* [The problem] Could you copy the text under each item below word for word, leaving the pictures out of your answer?

* [Available data]
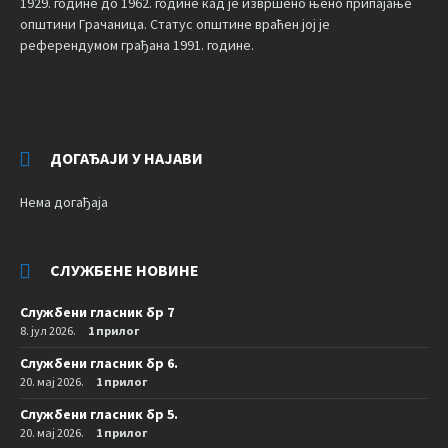
1929. године до 1962. године кад је извршено њено припајање
општини Грачаница. Статус општине враћен јој је
референдумом грађана 1991. године.
ДОГАЂАЈИ У НАЈАВИ
Нема догађаја
СЛУЖБЕНЕ НОВИНЕ
Службени гласник бр 7
8. јул 2026.
1 прилог
Службени гласник бр 6.
20. мај 2026.
1 прилог
Службени гласник бр 5.
20. мај 2026.
1 прилог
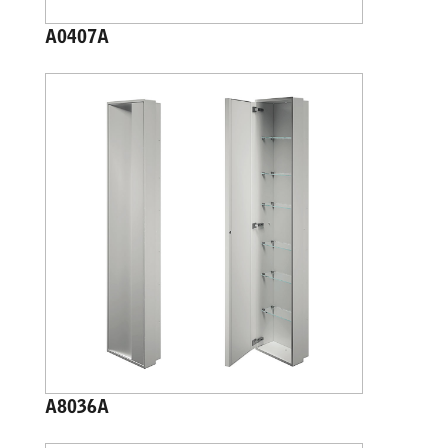
A0407A
A8036A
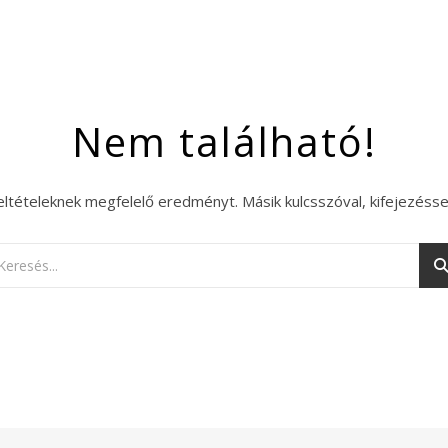
Nem található!
eltételeknek megfelelő eredményt. Másik kulcsszóval, kifejezésse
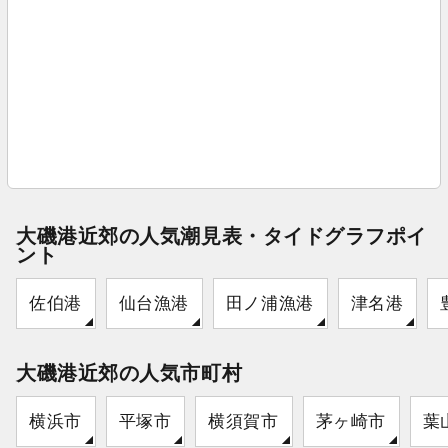
大磯港近郊の人気潮見表・タイドグラフポイ
ント
佐伯港
仙台漁港
田ノ浦漁港
津名港
大磯港近郊の人気市町村
横浜市
平塚市
横須賀市
茅ヶ崎市
葉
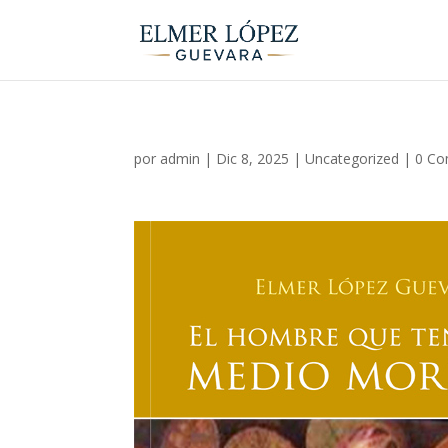
por
admin
|
Dic 8, 2025
|
Uncategorized
|
0 Co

* [Solution for this exercise]
1929. године до 1962. године кад је извршено њено припајање
општини Грачаница. Статус општине враћен јој је
референдумом грађана 1991. године.
ДОГАЂАЈИ У НАЈАВИ
Нема догађаја
СЛУЖБЕНЕ НОВИНЕ
Службени гласник бр 7
8. јул 2026.
1 прилог
Службени гласник бр 6.
20. мај 2026.
1 прилог
Службени гласник бр 5.
20. мај 2026.
1 прилог
A0407A
A8036A
Nem található!
eltételeknek megfelelő eredményt. Másik kulcsszóval, kifejezésse
大磯港近郊の人気潮見表・タイドグラフポイ
ント
佐伯港
仙台漁港
田ノ浦漁港
津名港
大磯港近郊の人気市町村
横浜市
平塚市
横須賀市
茅ヶ崎市
葉
por
admin
|
Dic 8, 2025
|
Uncategorized
|
0 Co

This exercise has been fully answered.